Speculative decoding in llama.cpp for Gemma 4 31B IT / Qwen 3.5 27B?

[-]

From another thread here I posted: If you have the vram, 26B A4B is a better spec drafter for me since the active params are similar. (UD Q2 gives 80-95% acceptance) I can get a strix halo to as high as 26 tok/s on llama.cpp (in chat)

[-]

tecneeq@reddit

I have these results so far. Clearly MoE doesn't benefit from draft models:

https://docs.google.com/spreadsheets/d/1NzZC4JShGluwH2fdjlMbZ2ke99AcTctUnM7rG12_cYE/edit?usp=sharing

I'm benchmarking MoE as draft model for 31B dense as we speak, but it takes forever ;-).

[-]

nicholas_the_furious@reddit

I think he is saying using the MoE in place of the E2B/E4B.

[-]

tecneeq@reddit

I'm also trying every unsloth quant below Q4 this time. Maybe smaller qunats give better results?

[-]

finevelyn@reddit

I have 5090+5070ti and am using Gemma 4 E2B Q6 as the draft model for 31B Q6. The draft model is on the 5090 and the main model is split on both (using llama.cpp with --fit-target 7400,200 --device-draft CUDA0). The 7400 fit target for the 5090 is required to ensure enough space is left for the draft model, because --fit doesn't seem to take it into account.

Draft model parameters: --draft-min 0 --draft-max 16 --draft-p-min 0.9 (min and max same as default, p-min up from 0.75 to 0.9).

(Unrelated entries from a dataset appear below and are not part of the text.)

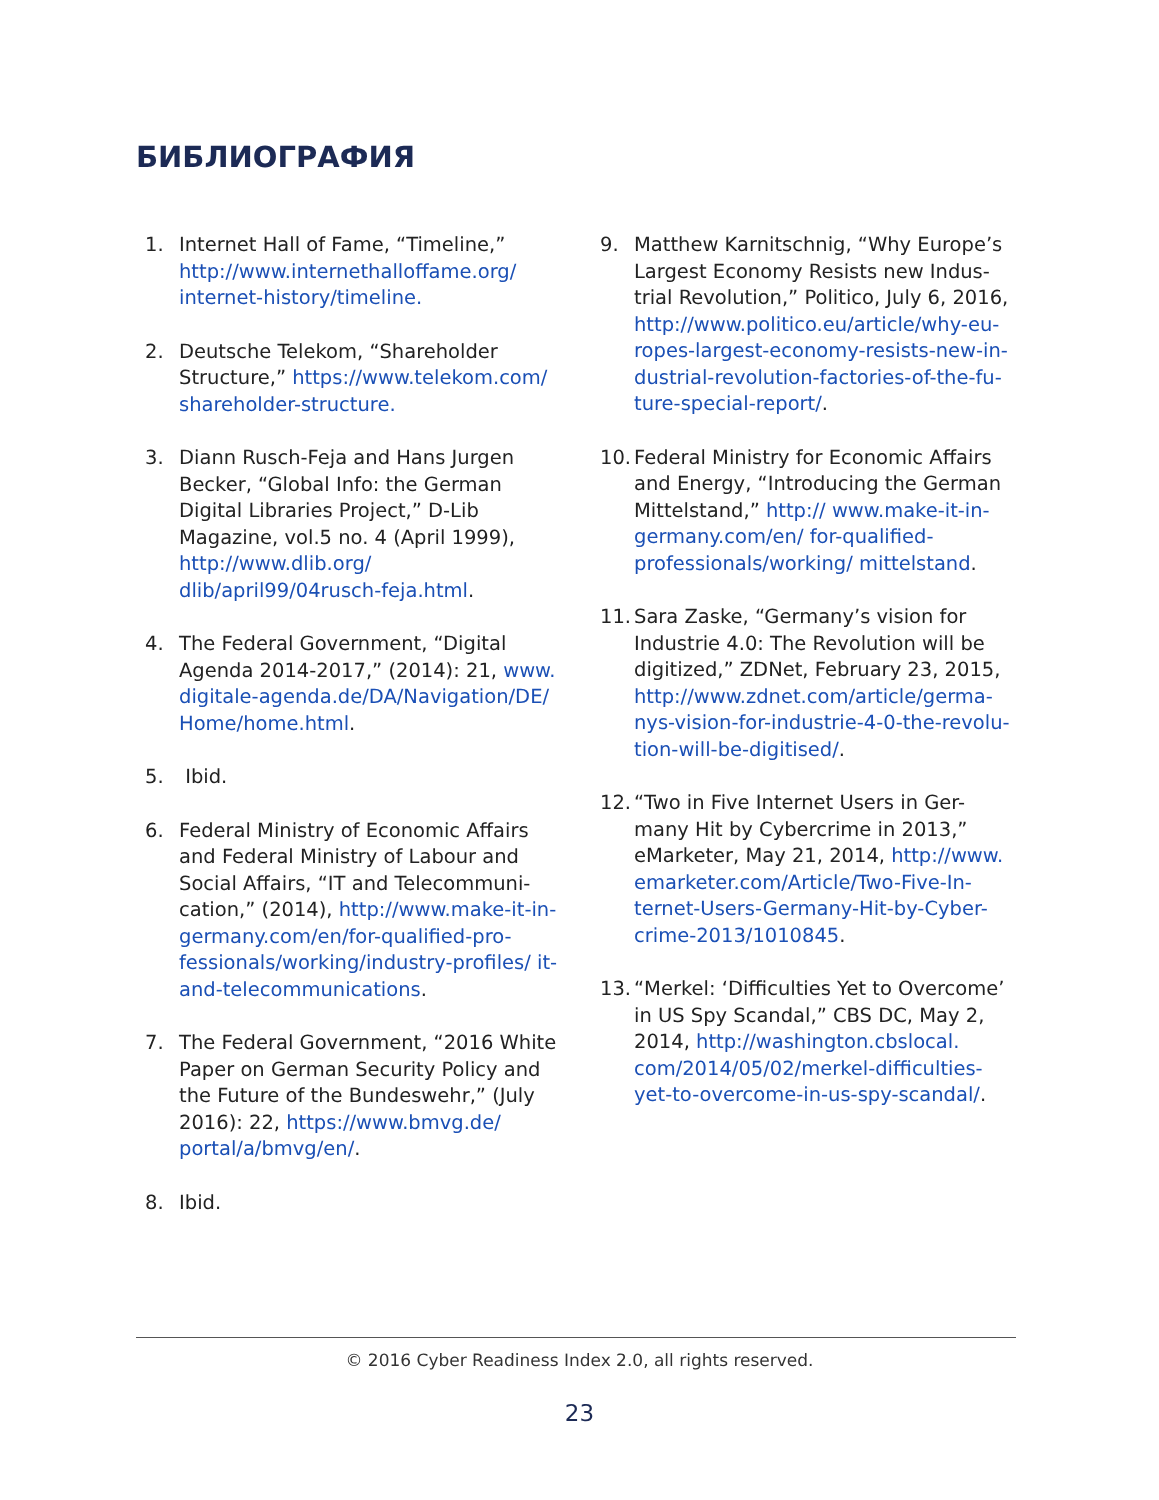БИБЛИОГРАФИЯ
1. Internet Hall of Fame, “Timeline,” http://www.internethalloffame.org/ internet-history/timeline.
2. Deutsche Telekom, “Shareholder Structure,” https://www.telekom.com/ shareholder-structure.
3. Diann Rusch-Feja and Hans Jurgen Becker, “Global Info: the German Digital Libraries Project,” D-Lib Magazine, vol.5 no. 4 (April 1999), http://www.dlib.org/ dlib/april99/04rusch-feja.html.
4. The Federal Government, “Digital Agenda 2014-2017,” (2014): 21, www. digitale-agenda.de/DA/Navigation/DE/ Home/home.html.
5. Ibid.
6. Federal Ministry of Economic Affairs and Federal Ministry of Labour and Social Affairs, “IT and Telecommuni-cation,” (2014), http://www.make-it-in-germany.com/en/for-qualified-pro-fessionals/working/industry-profiles/ it-and-telecommunications.
7. The Federal Government, “2016 White Paper on German Security Policy and the Future of the Bundeswehr,” (July 2016): 22, https://www.bmvg.de/ portal/a/bmvg/en/.
8. Ibid.
9. Matthew Karnitschnig, “Why Europe’s Largest Economy Resists new Indus-trial Revolution,” Politico, July 6, 2016, http://www.politico.eu/article/why-eu-ropes-largest-economy-resists-new-in-dustrial-revolution-factories-of-the-fu-ture-special-report/.
10. Federal Ministry for Economic Affairs and Energy, “Introducing the German Mittelstand,” http:// www.make-it-in-germany.com/en/ for-qualified-professionals/working/ mittelstand.
11. Sara Zaske, “Germany’s vision for Industrie 4.0: The Revolution will be digitized,” ZDNet, February 23, 2015, http://www.zdnet.com/article/germa-nys-vision-for-industrie-4-0-the-revolu-tion-will-be-digitised/.
12. “Two in Five Internet Users in Ger-many Hit by Cybercrime in 2013,” eMarketer, May 21, 2014, http://www. emarketer.com/Article/Two-Five-In-ternet-Users-Germany-Hit-by-Cyber-crime-2013/1010845.
13. “Merkel: ‘Difficulties Yet to Overcome’ in US Spy Scandal,” CBS DC, May 2, 2014, http://washington.cbslocal. com/2014/05/02/merkel-difficulties-yet-to-overcome-in-us-spy-scandal/.
© 2016 Cyber Readiness Index 2.0, all rights reserved.
23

For pure coding tasks the speed-up is from 45tk/s to 60-90tk/s. On other tasks there is a slight speed-up but nothing dramatic.

[-]

Adventurous-Paper566@reddit

It's very impressive, how many context can you manage this this setup?

[-]

finevelyn@reddit

128k context when main model KV cache is unquantized and draft model cache is Q8. I assume if I set both to Q8, I could use the full context size, but haven't had any reason to try yet.

[-]

oxygen_addiction@reddit

Have you played around with Qwen 27B on the same setup?

[-]

finevelyn@reddit

Last I read speculative decoding is currently broken in llama.cpp for Qwen3.5, so I didn't try it. But for the record, the 27B Q6 fits with 128k context (unquantized) on the 5090 alone and runs at around 55tk/s, or split on both card for max context at 45tk/s. Qwen3.5 0.8B or 2B will probably work nicely as a draft model when they fix it.

https://github.com/ggml-org/llama.cpp/issues/20039

[-]

GrungeWerX@reddit

What are your settings for q6? On 3090 TI…q6 is slow at 100K ctx, but better than q5, so would like to use it more…on lm studio. Llama.cpp was slower

[-]

oxygen_addiction@reddit

VLLM supports MTP with Qwen3.5 and now you can also try DFlash, as it supports the 27B and should give a bit boost.

[-]

StardockEngineer@reddit

I get 87 tok/s with your draft setup vs 48 without it! Awesome.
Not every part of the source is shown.